Currently some 110,000 ailing Americans are waiting for organ donations, approximately 87,000 of them needing new kidneys. Of those, only around 17,000 will get the needed organ, while more than 4,500 are expected to die before receiving a kidney transplant.

Arthur C. Caplan, a bioethicist at the University of Pennsylvania, said the proposed change in policy represents a major shift in how society views those who are critically ill. “For a long time, the whole program has been oriented toward waiting-list time,” Caplan said. “This is moving it away from a save-the-sickest strategy to trying to get a greater yield in terms of years of life saved.”

Under the changes being proposed by the UNOS Kidney Transplant Committee, reported the Post, “for 80 percent of kidneys, patients 15 years older or younger than the donor would get higher priority” for transplant surgeries. “The remaining 20 percent of organs — those deemed to have the best chance of lasting the longest based on the age and health of the donor and other factors — would be given to recipients with the best chances of living the longest based on criteria such as their age, how long they’ve been on dialysis, and whether they have diabetes.”

Some observers predict that the change could well indicate a shift in how a government-supervised health-care system mandates the dispensing of expensive and priority medical procedures. “This is a fascinating canary-in-a-cave kind of debate,” Caplan said. “We don’t want to talk about rationing much in America. It’s become taboo in any health-care discussion. But kidneys remind us that there are situations where you have to talk about rationing. You have no choice. This may shine a light on these other areas.”

Indeed, the subject of rationing has been much on the minds of many policy makers and implementers as ObamaCare has been racing toward the American people. Writing on MedCityNews.com, Merrill Matthews of the Institute for Policy Innovation argued that the legal challenge raised by Ohio, Wisconsin, Iowa, Kansas, Wyoming, Maine, Florida, and nearly a score of other states to the impending ObamaCare law was predicated in part on their concern that the law will introduce widespread rationing of critical medical procedures such as transplants.

“Consider Arizona’s recent decision to refuse seven kinds of transplant surgery under Medicaid, the state’s health insurance program for the poor,” wrote Matthews in early February. “While this transition could have been more incremental — some patients thought they were getting transplants, but were then rejected — the state’s decision wasn’t haphazard. It was based on evidence, which has been questioned by some, that these transplants had little chance of long-term success. Since the state’s decision, two patients have died and more may follow.”

The fact that this happened in a state with a conservative base and a GOP-leaning legislature demonstrates, Matthews argued, “what critics of ObamaCare have been saying all along: When the government gets involved in healthcare, it will ration care. It makes no difference whether Republicans or Democrats are in charge. ALL government-run healthcare is eventually rationed.”

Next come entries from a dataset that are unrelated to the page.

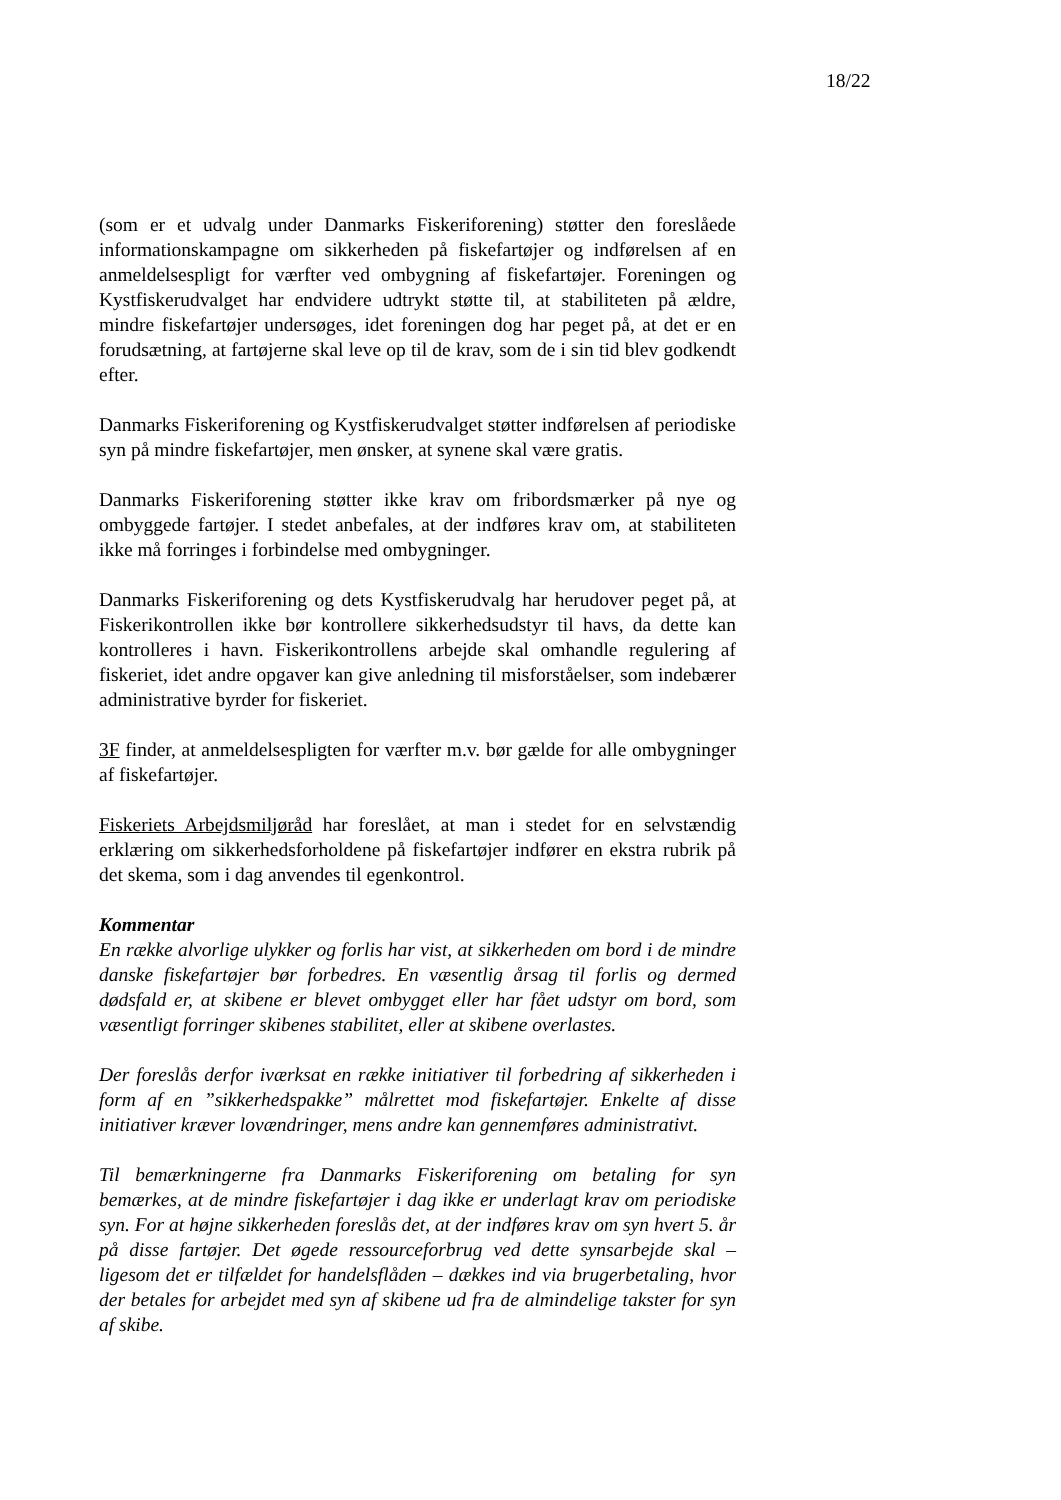18/22
(som er et udvalg under Danmarks Fiskeriforening) støtter den foreslåede informationskampagne om sikkerheden på fiskefartøjer og indførelsen af en anmeldelsespligt for værfter ved ombygning af fiskefartøjer. Foreningen og Kystfiskerudvalget har endvidere udtrykt støtte til, at stabiliteten på ældre, mindre fiskefartøjer undersøges, idet foreningen dog har peget på, at det er en forudsætning, at fartøjerne skal leve op til de krav, som de i sin tid blev godkendt efter.
Danmarks Fiskeriforening og Kystfiskerudvalget støtter indførelsen af periodiske syn på mindre fiskefartøjer, men ønsker, at synene skal være gratis.
Danmarks Fiskeriforening støtter ikke krav om fribordsmærker på nye og ombyggede fartøjer. I stedet anbefales, at der indføres krav om, at stabiliteten ikke må forringes i forbindelse med ombygninger.
Danmarks Fiskeriforening og dets Kystfiskerudvalg har herudover peget på, at Fiskerikontrollen ikke bør kontrollere sikkerhedsudstyr til havs, da dette kan kontrolleres i havn. Fiskerikontrollens arbejde skal omhandle regulering af fiskeriet, idet andre opgaver kan give anledning til misforståelser, som indebærer administrative byrder for fiskeriet.
3F finder, at anmeldelsespligten for værfter m.v. bør gælde for alle ombygninger af fiskefartøjer.
Fiskeriets Arbejdsmiljøråd har foreslået, at man i stedet for en selvstændig erklæring om sikkerhedsforholdene på fiskefartøjer indfører en ekstra rubrik på det skema, som i dag anvendes til egenkontrol.
Kommentar
En række alvorlige ulykker og forlis har vist, at sikkerheden om bord i de mindre danske fiskefartøjer bør forbedres. En væsentlig årsag til forlis og dermed dødsfald er, at skibene er blevet ombygget eller har fået udstyr om bord, som væsentligt forringer skibenes stabilitet, eller at skibene overlastes.
Der foreslås derfor iværksat en række initiativer til forbedring af sikkerheden i form af en ”sikkerhedspakke” målrettet mod fiskefartøjer. Enkelte af disse initiativer kræver lovændringer, mens andre kan gennemføres administrativt.
Til bemærkningerne fra Danmarks Fiskeriforening om betaling for syn bemærkes, at de mindre fiskefartøjer i dag ikke er underlagt krav om periodiske syn. For at højne sikkerheden foreslås det, at der indføres krav om syn hvert 5. år på disse fartøjer. Det øgede ressourceforbrug ved dette synsarbejde skal – ligesom det er tilfældet for handelsflåden – dækkes ind via brugerbetaling, hvor der betales for arbejdet med syn af skibene ud fra de almindelige takster for syn af skibe.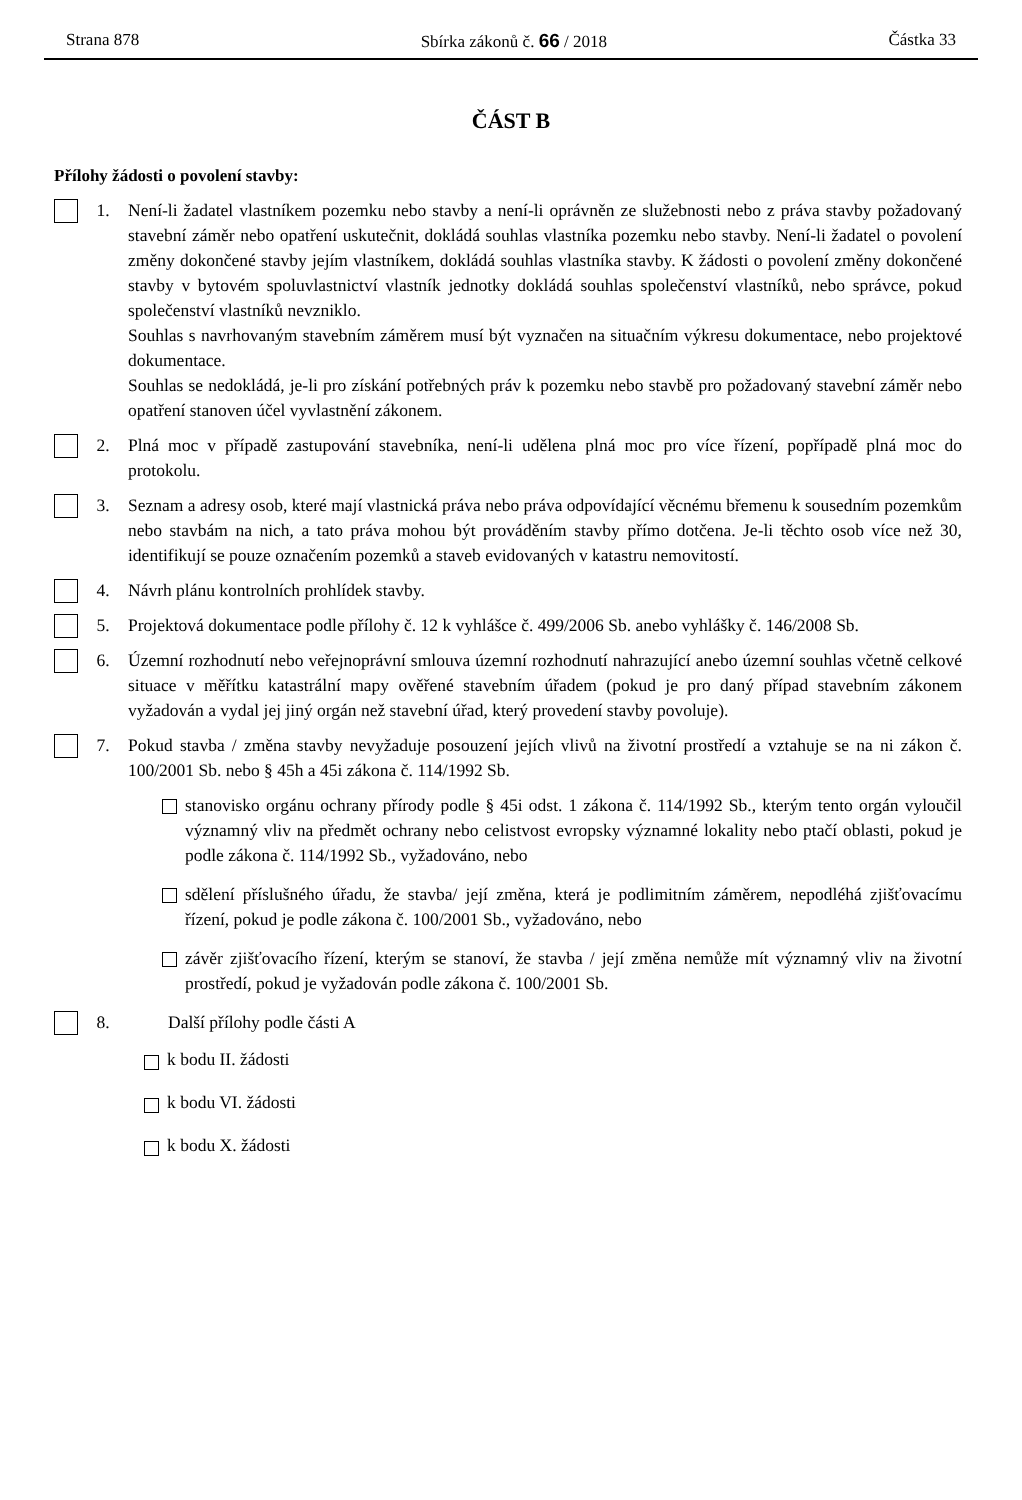Strana 878 Sbírka zákonů č. 66 / 2018 Částka 33
ČÁST B
Přílohy žádosti o povolení stavby:
1. Není-li žadatel vlastníkem pozemku nebo stavby a není-li oprávněn ze služebnosti nebo z práva stavby požadovaný stavební záměr nebo opatření uskutečnit, dokládá souhlas vlastníka pozemku nebo stavby. Není-li žadatel o povolení změny dokončené stavby jejím vlastníkem, dokládá souhlas vlastníka stavby. K žádosti o povolení změny dokončené stavby v bytovém spoluvlastnictví vlastník jednotky dokládá souhlas společenství vlastníků, nebo správce, pokud společenství vlastníků nevzniklo.
Souhlas s navrhovaným stavebním záměrem musí být vyznačen na situačním výkresu dokumentace, nebo projektové dokumentace.
Souhlas se nedokládá, je-li pro získání potřebných práv k pozemku nebo stavbě pro požadovaný stavební záměr nebo opatření stanoven účel vyvlastnění zákonem.
2. Plná moc v případě zastupování stavebníka, není-li udělena plná moc pro více řízení, popřípadě plná moc do protokolu.
3. Seznam a adresy osob, které mají vlastnická práva nebo práva odpovídající věcnému břemenu k sousedním pozemkům nebo stavbám na nich, a tato práva mohou být prováděním stavby přímo dotčena. Je-li těchto osob více než 30, identifikují se pouze označením pozemků a staveb evidovaných v katastru nemovitostí.
4. Návrh plánu kontrolních prohlídek stavby.
5. Projektová dokumentace podle přílohy č. 12 k vyhlášce č. 499/2006 Sb. anebo vyhlášky č. 146/2008 Sb.
6. Územní rozhodnutí nebo veřejnoprávní smlouva územní rozhodnutí nahrazující anebo územní souhlas včetně celkové situace v měřítku katastrální mapy ověřené stavebním úřadem (pokud je pro daný případ stavebním zákonem vyžadován a vydal jej jiný orgán než stavební úřad, který provedení stavby povoluje).
7. Pokud stavba / změna stavby nevyžaduje posouzení jejích vlivů na životní prostředí a vztahuje se na ni zákon č. 100/2001 Sb. nebo § 45h a 45i zákona č. 114/1992 Sb.
stanovisko orgánu ochrany přírody podle § 45i odst. 1 zákona č. 114/1992 Sb., kterým tento orgán vyloučil významný vliv na předmět ochrany nebo celistvost evropsky významné lokality nebo ptačí oblasti, pokud je podle zákona č. 114/1992 Sb., vyžadováno, nebo
sdělení příslušného úřadu, že stavba/ její změna, která je podlimitním záměrem, nepodléhá zjišťovacímu řízení, pokud je podle zákona č. 100/2001 Sb., vyžadováno, nebo
závěr zjišťovacího řízení, kterým se stanoví, že stavba / její změna nemůže mít významný vliv na životní prostředí, pokud je vyžadován podle zákona č. 100/2001 Sb.
8. Další přílohy podle části A
k bodu II. žádosti
k bodu VI. žádosti
k bodu X. žádosti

As the proposed changes by the United Network for Organ Sharing clearly demonstrate, government involvement inevitably means government control. Make no mistake about it: the UNOS policy proposal has the fingerprints of President Obama’s heathcare architects all over it.

Matthews noted that the great evil of ObamaCare is not that it is a liberal Democrat blueprint for socialized healthcare (although it is definitely that), but because, once implemented, it will give “vast new control over the delivery and financing of healthcare, regardless of who is in charge” — Republicans or Democrats. “And when you do that you will get rationing, and you will, eventually, have ‘death panels’ telling patients what they can and can’t have.”

Which is, in essence, what Americans will get with the new transplant policy.